* **Tasks**
A – Render this sentence from the passage on the Suzaku observations of NGC 5548 into Spanish: "In this paper, we investigate the origin of the Fe K lines using both the width of the line and the reverberation mapping method."
B – Extend the passage on the Suzaku observations of NGC 5548 with a few sentences that pick up after its final sentence.

* **Text section**
▼

We present 7 sequential weekly observations of NGC 5548 conducted in 2007 with the Suzaku X-ray Imaging Spectrometer (XIS) in the 0.2-12 keV band and Hard X-ray Detector (HXD) in 10-600 keV band. The iron K\alpha line is well detected in all seven observations and K\beta line is also detected in four observations. In this paper, we investigate the origin of the Fe K lines using both the width of the line and the reverberation mapping method.
With the co-added XIS and HXD spectra, we identify Fe K\alpha and K\beta line at 6.396_{-0.007}^{+0.009} keV and 7.08$_{-0.05}^{+0.05} keV, respectively. The width of line obtained from the co-added spectra is 38_{-18}^{+16} eV (FWHM=4200_{-2000}^{+1800} km/s) which corresponds to a radius of 20_{-10}^{+50} light days, for the virial production of 1.220 x 10^7 solar masses in NCG 5548.

▲

Short-answer chart tasks
▼

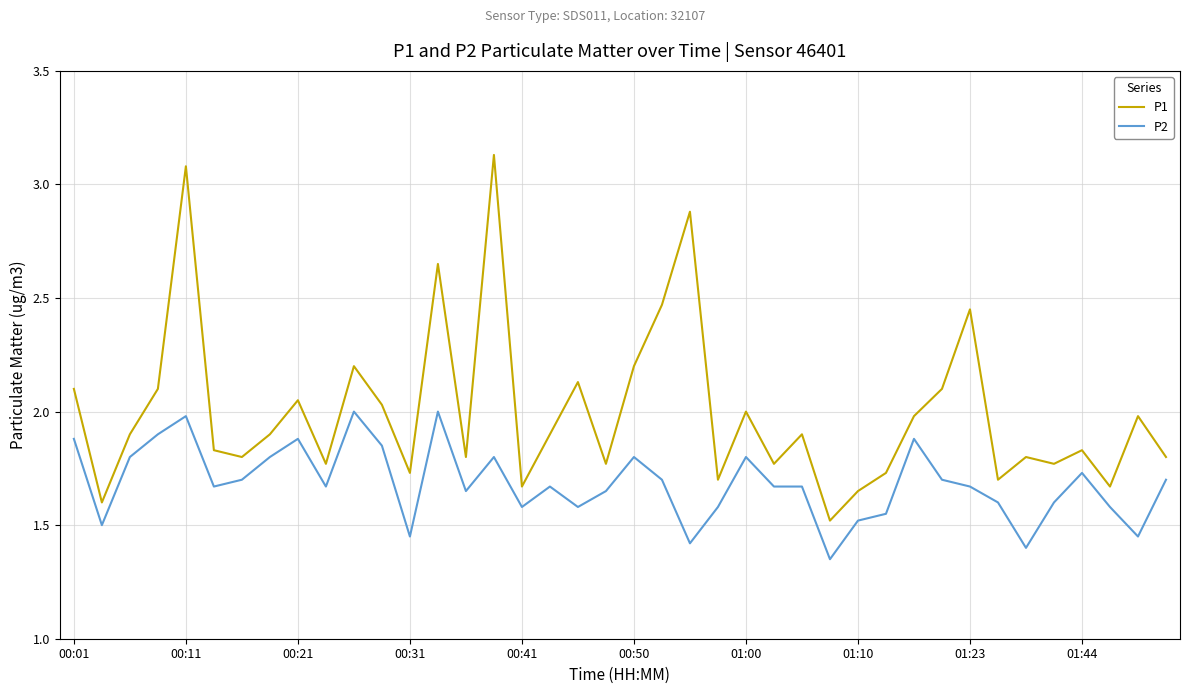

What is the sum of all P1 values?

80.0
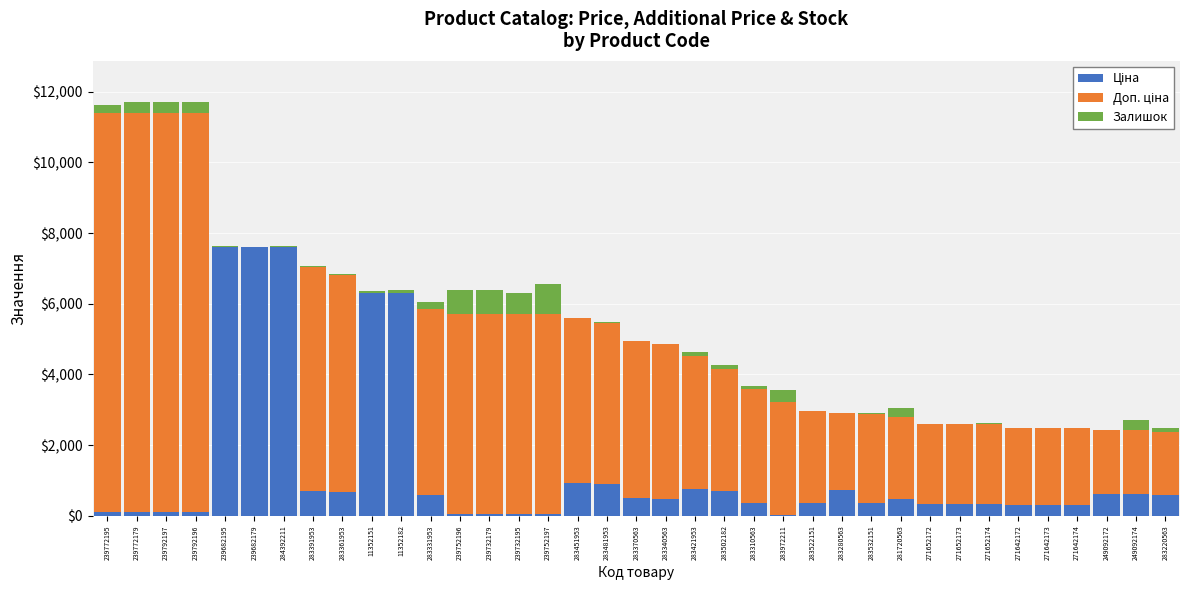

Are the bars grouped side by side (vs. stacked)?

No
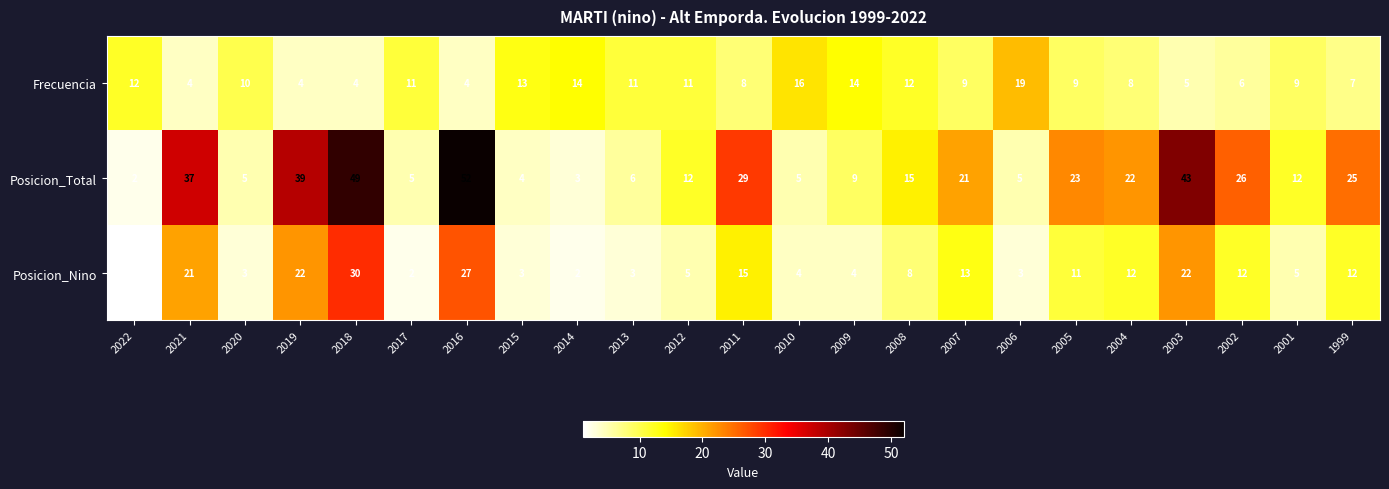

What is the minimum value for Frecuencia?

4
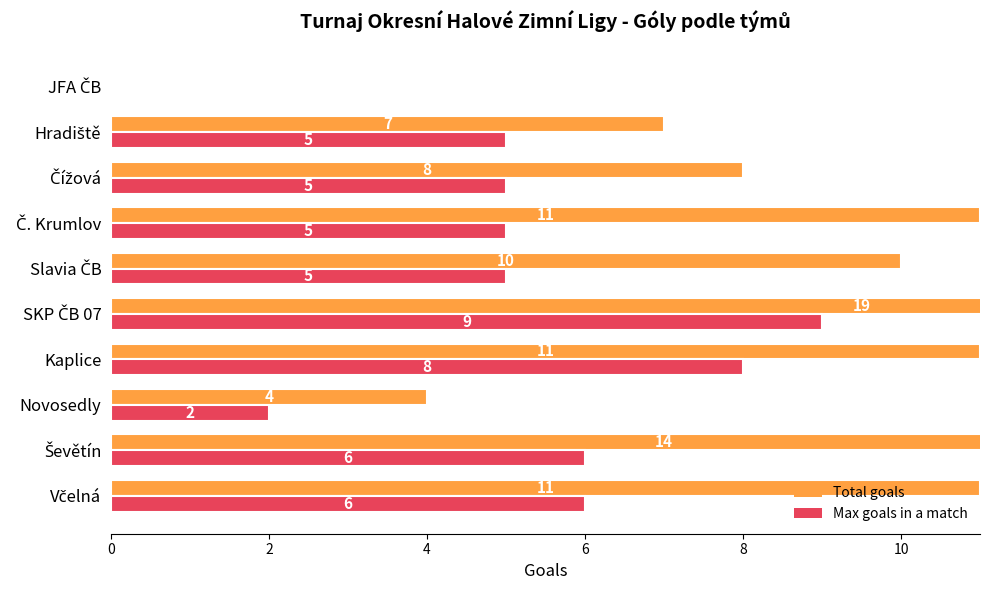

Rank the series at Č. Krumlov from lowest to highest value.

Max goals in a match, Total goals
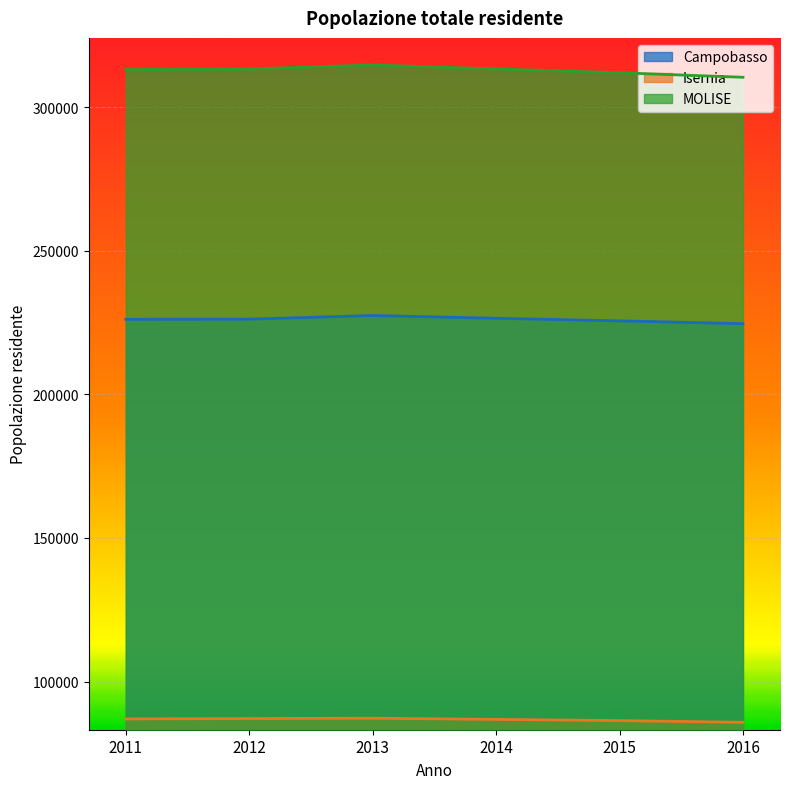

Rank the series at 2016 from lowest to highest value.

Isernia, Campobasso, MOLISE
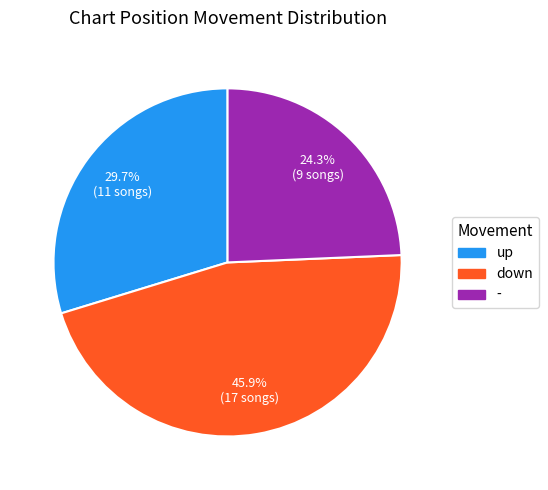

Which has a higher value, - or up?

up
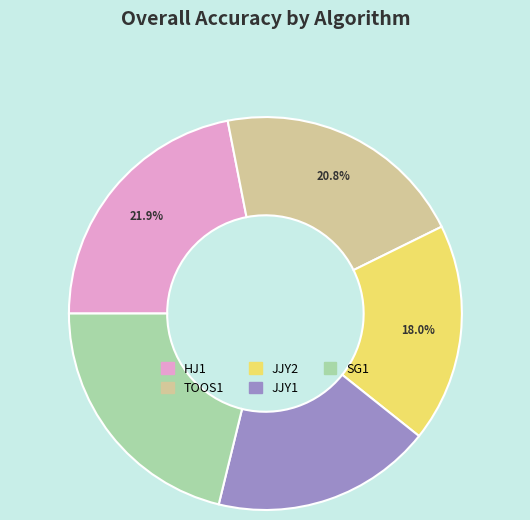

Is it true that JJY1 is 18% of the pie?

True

▲

* **Task-by-task outputs**
A – En este artículo, investigamos el origen de las líneas Fe K utilizando tanto el ancho de la línea como el método de mapeo por reverberación.

B –
To quantitatively investigate the origin of the narrow Fe line by the reverberation mapping method, we compare the observed light curves of Fe K$\alpha$ line with the predicted ones, which are obtained by convolving the continuum light curve with the transfer functions in a thin shell and an inclined disk. The best-fit result is given by the disk case with i=30° which is better than a fit to a constant flux of the Fe K line at the 92.7% level (F-test). We find that the emitting radius obtained from the light curve is 25-37 light days, which is consistent with the radius derived from the Fe K line width. Combining the results of the line width and variation, the most likely site for the origin of the narrow iron lines is 20-40 light days away from the central engine, though other possibilities are not completely ruled out.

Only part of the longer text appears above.